Libri
Nelle cripte più oscure
“Necropolis” di Giordano Tedoldi
di Giovanni Bitetto / 24 aprile
Giordano Tedoldi è uno degli autori più interessanti del panorama italiano perché la sua scrittura è un mistero: sfuggente nella forma quanto chiara per immaginario e fascinazioni, riluttante a cristallizzarsi in ragionamenti geometrici quanto fondata su solidi riferimenti filosofici. Tedoldi avanza a tentoni nel suo universo, eppure tiene traccia del cammino già fatto. Un procedere fra i detriti che ha visto l’inchiostro coagularsi nelle forme più disparate: i personaggi irrita(n)ti e disforici di Io odio John Updike, la Roma granguignolesca di I segnalati, il divertissement schizoide Deep Lipsia, le meditazione girardiana in Tabù. Necropolis (Chiarelettere, 2019) si presenta come il testo più immaginifico dell’autore, poiché intessuto sulla distopia – il leitmotiv che percorre ogni capitolo della collana Altrove – e giocato sul progressivo accumulo di elementi fantasmagorici.
In una società futuribile i cui presupposti storici non sono ben specificati, il Maresciallo Yarden visita le sconfinate Necropoli dell’Est e dell’Ovest per ripercorre il suo passato e trovare un giusto luogo di sepoltura. Ad accompagnarlo il nipote adolescente Rama, ideale contraltare “puro” rispetto al cinismo dello zio. Il mondo-necropoli costruito da Tedoldi è un organismo vivo sebbene canceroso; il viaggio di Yarden ricorda la struttura dantesca: l’Inferno della Necropoli Ovest si presenta come un valzer di allucinazioni e voci evocate dall’oltretomba, Yarden si confronta con vecchi compagni d’armi, maestri, familiari, personaggi di spicco che lo vorrebbero come vicino di loculo.

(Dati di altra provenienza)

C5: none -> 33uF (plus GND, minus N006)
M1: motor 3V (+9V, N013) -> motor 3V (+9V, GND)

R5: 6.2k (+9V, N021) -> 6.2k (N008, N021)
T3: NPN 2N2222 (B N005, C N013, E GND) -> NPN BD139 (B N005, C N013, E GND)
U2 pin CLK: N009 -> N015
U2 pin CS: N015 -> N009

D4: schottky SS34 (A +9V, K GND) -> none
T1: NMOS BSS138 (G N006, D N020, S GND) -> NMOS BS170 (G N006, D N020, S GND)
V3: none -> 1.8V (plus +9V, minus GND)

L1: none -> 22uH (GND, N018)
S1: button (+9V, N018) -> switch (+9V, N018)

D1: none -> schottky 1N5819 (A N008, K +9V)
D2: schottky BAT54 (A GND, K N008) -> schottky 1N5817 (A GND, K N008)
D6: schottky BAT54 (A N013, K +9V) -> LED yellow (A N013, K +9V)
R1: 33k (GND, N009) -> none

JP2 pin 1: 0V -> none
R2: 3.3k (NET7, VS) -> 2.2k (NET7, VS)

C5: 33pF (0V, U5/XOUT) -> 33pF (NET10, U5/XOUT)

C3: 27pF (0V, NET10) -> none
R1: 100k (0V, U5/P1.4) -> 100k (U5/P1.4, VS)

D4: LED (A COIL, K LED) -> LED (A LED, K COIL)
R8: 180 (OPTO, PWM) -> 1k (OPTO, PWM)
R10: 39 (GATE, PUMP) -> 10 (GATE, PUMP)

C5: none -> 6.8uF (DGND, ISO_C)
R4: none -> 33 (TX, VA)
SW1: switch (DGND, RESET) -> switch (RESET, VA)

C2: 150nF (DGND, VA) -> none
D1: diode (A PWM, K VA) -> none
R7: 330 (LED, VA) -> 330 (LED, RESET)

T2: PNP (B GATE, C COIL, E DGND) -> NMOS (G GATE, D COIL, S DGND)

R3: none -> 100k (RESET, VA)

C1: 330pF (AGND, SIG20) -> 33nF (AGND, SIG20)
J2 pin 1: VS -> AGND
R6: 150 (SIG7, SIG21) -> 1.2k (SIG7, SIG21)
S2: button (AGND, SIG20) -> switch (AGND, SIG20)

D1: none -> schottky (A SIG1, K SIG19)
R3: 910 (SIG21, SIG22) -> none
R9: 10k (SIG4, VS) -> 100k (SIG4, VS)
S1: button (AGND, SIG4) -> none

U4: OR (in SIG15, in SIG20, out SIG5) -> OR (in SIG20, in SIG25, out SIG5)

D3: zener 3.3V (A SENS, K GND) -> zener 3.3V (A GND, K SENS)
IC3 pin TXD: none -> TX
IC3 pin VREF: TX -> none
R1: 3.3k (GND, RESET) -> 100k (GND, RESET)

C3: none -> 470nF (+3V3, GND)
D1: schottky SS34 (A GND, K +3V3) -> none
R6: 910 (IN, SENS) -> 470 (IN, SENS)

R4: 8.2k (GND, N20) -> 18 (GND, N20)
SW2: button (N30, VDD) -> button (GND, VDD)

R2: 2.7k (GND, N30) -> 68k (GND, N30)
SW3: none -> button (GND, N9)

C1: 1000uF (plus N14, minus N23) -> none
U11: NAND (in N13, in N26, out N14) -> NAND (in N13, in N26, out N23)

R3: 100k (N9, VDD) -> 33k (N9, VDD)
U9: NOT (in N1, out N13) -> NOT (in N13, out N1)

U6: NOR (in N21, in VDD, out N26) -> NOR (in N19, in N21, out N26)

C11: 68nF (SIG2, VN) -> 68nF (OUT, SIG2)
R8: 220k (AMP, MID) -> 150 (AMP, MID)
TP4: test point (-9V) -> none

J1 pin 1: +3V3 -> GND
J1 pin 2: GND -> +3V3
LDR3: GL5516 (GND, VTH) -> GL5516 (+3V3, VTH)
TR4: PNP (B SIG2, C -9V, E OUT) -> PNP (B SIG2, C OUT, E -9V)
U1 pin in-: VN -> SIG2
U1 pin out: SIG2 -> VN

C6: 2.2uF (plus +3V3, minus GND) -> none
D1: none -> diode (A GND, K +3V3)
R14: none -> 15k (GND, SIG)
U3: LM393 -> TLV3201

Ne viene fuori una galleria di simboli dell’Occidente in declino, immersi nel reagente di una narrazione grottesca che li fa deflagrare. Alla Necropoli Ovest si succede una zona intermedia in cui il protagonista intrattiene un rapporto amoroso, è il Purgatorio della carne, animato da rimandi freudiani e nietzschiani, un campo narrativo in cui l’autore può rinnovare il repertorio già mostrato in Tabù. Il terzo movimento è quello della Necropoli Est: un Paradiso lanciato in orbita (si tratta di una stazione spaziale), regolato dalla ragione illuministica e dal trionfo della robotica. In essa Yarden sperimenterà la dissociazione fra mente e corpo, la dissoluzione della soggettività umana nella quieta – quanto stolida – architettura razionale della macchina.
Legato a doppio filo con il viaggio di Yarden è quello iniziatico del nipote Rama. La dialettica fra i due è costante, bilaterale; da una parte Rama viene iniziato alla vita adulta attraverso il contatto con il tessuto necrotico della propria società, del passato di guerre che ha forgiato l’ordine della necropoli; dall’altra Yarden trova nel nipote una bussola, una figura idealizzata che preserva ancora le potenzialità positive ormai assenti nel Maresciallo, annegate nel sangue dei suoi turpi atti. Nel viaggio di questo nucleo familiare – come in una moderna Strada – l’uno si compenetrerà all’altro, scoprendo le sfumature dell’animo umano.
Molti sono i temi evocati – mai trattati pedissequamente – da Tedoldi: il rapporto con la memoria, innanzitutto, la frequentazione dei ricordi che diviene riscoperta del rimosso sia personale che collettivo. Poi i destini generali della nostra umanità: non vi è nessun monito millenarista, ma un semplice interrogarsi sulla crepa sociale, economica, emotiva, culturale da cui la razza umana è risucchiata. Nonostante le geometrie distopiche, l’autore guarda, più che al genere, alla letteratura anticlassica. Siamo dalle parti degli sberleffi di Bontempelli e Savinio o del marinismo barocco. Se nei romanzi precedenti la fantasia oscura di Tedoldi era imbrigliata nelle labili strutture del romanzo borghese, in questo caso – grazie al campo d’azione illimitato – l’autore sprofonda nelle visioni più disparate, comunicando al lettore come attraverso una seduta medianica. Non rimane che accedere a stanze proibite, e sdraiarsi sul letto di Procuste della letteratura perturbante.
(Giordano Tedoldi, Necropolis, Chiarelettere, 2019, pp. 282, euro 16, articolo di Giovanni Bitetto)
LA CRITICA - VOTO 8/10
Una galleria di allucinazioni che investe ogni campo del sapere occidentale, riportandoci i detriti di un patrimonio simbolico irrimediabilmente corrotto. Un libro dal carattere sublunare.